[Saved data entries]
■ ■ ■

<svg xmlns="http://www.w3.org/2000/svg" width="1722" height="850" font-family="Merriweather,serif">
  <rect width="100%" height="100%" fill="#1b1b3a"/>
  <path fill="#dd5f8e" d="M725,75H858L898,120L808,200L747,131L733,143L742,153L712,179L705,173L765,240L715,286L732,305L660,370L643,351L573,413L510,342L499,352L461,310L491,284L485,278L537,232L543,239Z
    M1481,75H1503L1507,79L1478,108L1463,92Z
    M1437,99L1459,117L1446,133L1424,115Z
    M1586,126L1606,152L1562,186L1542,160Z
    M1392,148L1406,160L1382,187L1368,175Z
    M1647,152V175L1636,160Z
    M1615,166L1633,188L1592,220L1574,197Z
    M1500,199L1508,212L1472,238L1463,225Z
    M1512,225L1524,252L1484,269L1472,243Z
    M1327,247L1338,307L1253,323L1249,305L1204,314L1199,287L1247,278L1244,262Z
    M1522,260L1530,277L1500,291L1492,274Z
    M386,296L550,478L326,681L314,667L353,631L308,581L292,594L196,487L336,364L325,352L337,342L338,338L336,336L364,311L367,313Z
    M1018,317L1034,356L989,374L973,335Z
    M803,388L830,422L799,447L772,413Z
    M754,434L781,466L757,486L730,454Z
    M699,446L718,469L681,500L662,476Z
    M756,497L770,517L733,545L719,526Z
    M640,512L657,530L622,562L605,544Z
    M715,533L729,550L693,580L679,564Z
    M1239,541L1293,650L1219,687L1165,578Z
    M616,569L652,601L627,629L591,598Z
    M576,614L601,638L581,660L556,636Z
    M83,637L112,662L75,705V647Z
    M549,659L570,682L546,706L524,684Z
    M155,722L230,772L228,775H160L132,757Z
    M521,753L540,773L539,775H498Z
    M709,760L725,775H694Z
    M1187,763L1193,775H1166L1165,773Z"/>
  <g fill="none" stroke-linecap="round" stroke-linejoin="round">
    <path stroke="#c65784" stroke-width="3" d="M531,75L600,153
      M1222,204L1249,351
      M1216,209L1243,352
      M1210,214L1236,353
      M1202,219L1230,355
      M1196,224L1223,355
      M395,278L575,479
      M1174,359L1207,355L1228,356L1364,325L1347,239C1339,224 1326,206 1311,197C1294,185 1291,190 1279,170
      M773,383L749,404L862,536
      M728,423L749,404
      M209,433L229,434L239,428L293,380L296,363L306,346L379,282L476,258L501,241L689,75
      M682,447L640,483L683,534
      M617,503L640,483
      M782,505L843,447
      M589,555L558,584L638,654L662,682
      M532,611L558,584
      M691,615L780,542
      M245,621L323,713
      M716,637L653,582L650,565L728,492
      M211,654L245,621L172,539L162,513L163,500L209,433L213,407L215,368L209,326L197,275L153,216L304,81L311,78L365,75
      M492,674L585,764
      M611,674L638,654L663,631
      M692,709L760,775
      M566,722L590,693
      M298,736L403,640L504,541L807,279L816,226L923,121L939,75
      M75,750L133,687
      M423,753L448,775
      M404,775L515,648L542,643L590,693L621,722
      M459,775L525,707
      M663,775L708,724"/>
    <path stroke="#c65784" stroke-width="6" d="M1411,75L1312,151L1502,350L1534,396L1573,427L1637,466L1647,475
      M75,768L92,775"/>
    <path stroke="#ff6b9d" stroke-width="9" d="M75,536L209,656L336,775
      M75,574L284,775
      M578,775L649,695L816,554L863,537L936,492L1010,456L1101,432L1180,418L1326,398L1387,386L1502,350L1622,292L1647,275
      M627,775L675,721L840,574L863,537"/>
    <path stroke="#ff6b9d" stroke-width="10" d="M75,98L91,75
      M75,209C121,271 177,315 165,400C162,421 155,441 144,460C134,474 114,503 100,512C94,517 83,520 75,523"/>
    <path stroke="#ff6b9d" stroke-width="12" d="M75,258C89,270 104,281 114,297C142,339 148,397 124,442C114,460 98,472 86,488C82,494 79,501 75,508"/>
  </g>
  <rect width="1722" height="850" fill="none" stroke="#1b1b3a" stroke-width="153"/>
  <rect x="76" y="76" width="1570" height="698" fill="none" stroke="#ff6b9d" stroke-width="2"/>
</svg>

■ ■ ■

▸ **Exercise**
Search the records above for "rect" and copy every line that has it.

▸ **Final answer**
  <rect width="100%" height="100%" fill="#1b1b3a"/>
  <rect width="1722" height="850" fill="none" stroke="#1b1b3a" stroke-width="153"/>
  <rect x="76" y="76" width="1570" height="698" fill="none" stroke="#ff6b9d" stroke-width="2"/>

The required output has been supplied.